# Technical help



## nforkoutfitters (Jan 25, 2010)

I can't seem to upload pics from my iPhone to ogf. Used to work every time now it say on every one " not a valid image file" anyone know why this is/how to fix it?


Posted using Outdoor Hub Campfire


----------



## FISHIN216 (Mar 18, 2009)

I had that problem. Deleted the app and re-downloaded it. Logged in and it worked

posted using Outdoor Hub Campfire


----------



## salmon king (Aug 20, 2008)

FISHIN216 said:


> I had that problem. Deleted the app and re-downloaded it. Logged in and it worked
> 
> posted using Outdoor Hub Campfire


Remember after step.one delete the app don't follow step two..re download the app .. just kidding hahaha 

posted using Outdoor Hub Campfire


----------



## nforkoutfitters (Jan 25, 2010)

FISHIN216 said:


> I had that problem. Deleted the app and re-downloaded it. Logged in and it worked
> 
> posted using Outdoor Hub Campfire


Thanks Justin! It worked!


Posted using Outdoor Hub Campfire


----------



## salmon king (Aug 20, 2008)

nforkoutfitters said:


> Thanks Justin! It worked!
> 
> 
> Posted using Outdoor Hub Campfire


Well....
..than start showing these steelhead honey.hole shots...I wanna know where dawsons.and Leroy's landing.meet to.dump into lake.Erie 

posted using Outdoor Hub Campfire


----------



## monkfish (Apr 3, 2010)

OGF has an app?


----------



## nforkoutfitters (Jan 25, 2010)

monkfish said:


> OGF has an app?


Yes Jim it's outdoor hub campfire


Posted using Outdoor Hub Campfire


----------



## nforkoutfitters (Jan 25, 2010)

salmon king said:


> Well....
> ..than start showing these steelhead honey.hole shots...I wanna know where dawsons.and Leroy's landing.meet to.dump into lake.Erie
> 
> posted using Outdoor Hub Campfire









. 

Here you go!

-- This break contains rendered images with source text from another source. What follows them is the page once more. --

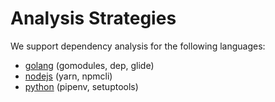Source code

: # Analysis Strategies

We support dependency analysis for the following languages:

- [golang](strategies/golang.md) (gomodules, dep, glide)
- [nodejs](strategies/nodejs.md) (yarn, npmcli)
- [python](strategies/python.md) (pipenv, setuptools)

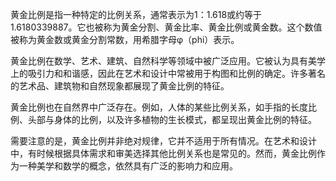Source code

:黄金比例是指一种特定的比例关系，通常表示为1：1.618或约等于1.6180339887。它也被称为黄金分割、黄金比率、黄金比例或黄金数。这个数值被称为黄金数或黄金分割常数，用希腊字母φ（phi）表示。

黄金比例在数学、艺术、建筑、自然科学等领域中被广泛应用。它被认为具有美学上的吸引力和和谐感，因此在艺术和设计中常被用于构图和比例的确定。许多著名的艺术品、建筑物和自然现象都展现了黄金比例的特征。

黄金比例也在自然界中广泛存在。例如，人体的某些比例关系，如手指的长度比例、头部与身体的比例，以及许多植物的生长模式，都呈现出黄金比例的特征。

需要注意的是，黄金比例并非绝对规律，它并不适用于所有情况。在艺术和设计中，有时候根据具体需求和审美选择其他比例关系也是常见的。然而，黄金比例作为一种美学和数学的概念，依然具有广泛的影响力和应用。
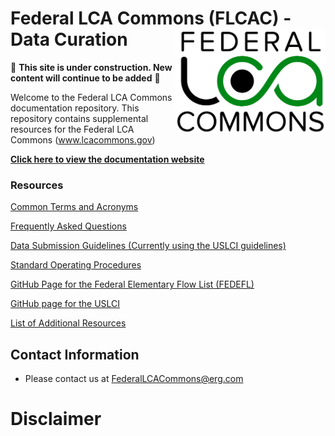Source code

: # Federal LCA Commons (FLCAC) - Data Curation  <img src="img/lca_logo.png" align="right" width="240" />

🚧 **This site is under construction. New content will continue to be added** 🚧

Welcome to the Federal LCA Commons documentation repository.
This repository contains supplemental resources for the Federal LCA Commons (www.lcacommons.gov)

[**Click here to view the documentation website**]()

### Resources
[Common Terms and Acronyms](docs/CommonTermAcronyms.md)

[Frequently Asked Questions](docs/FAQ.md)

[Data Submission Guidelines (Currently using the USLCI guidelines)](https://github.com/FLCAC-admin/uslci-content/blob/dev/docs/submission_handbook/02-how-to-publish-in-the-uslci.md)

[Standard Operating Procedures]()

[GitHub Page for the Federal Elementary Flow List (FEDEFL)](https://github.com/USEPA/fedelemflowlist)

[GitHub page for the USLCI](https://github.com/FLCAC-admin/uslci-content)

[List of Additional Resources](docs/OtherResources.md)


## Contact Information
* Please contact us at FederalLCACommons@erg.com


# Disclaimer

Honey hole #1


Posted using Outdoor Hub Campfire


----------



## Phineous (May 19, 2010)

Oh man, iust isn't the same without that dude around.


----------



## salmon king (Aug 20, 2008)

nforkoutfitters said:


> View attachment 69402
> .
> 
> Here you go! Honey hole #1
> ...




posted using Outdoor Hub Campfire


----------



## nforkoutfitters (Jan 25, 2010)

salmon king said:


> posted using Outdoor Hub Campfire











That better?


Posted using Outdoor Hub Campfire


----------



## salmon king (Aug 20, 2008)

nforkoutfitters said:


> View attachment 69443
> 
> 
> That better?
> ...









better? ?? You don't remember our whole trip together...??? That's okay I wont say where it was

posted using Outdoor Hub Campfire


----------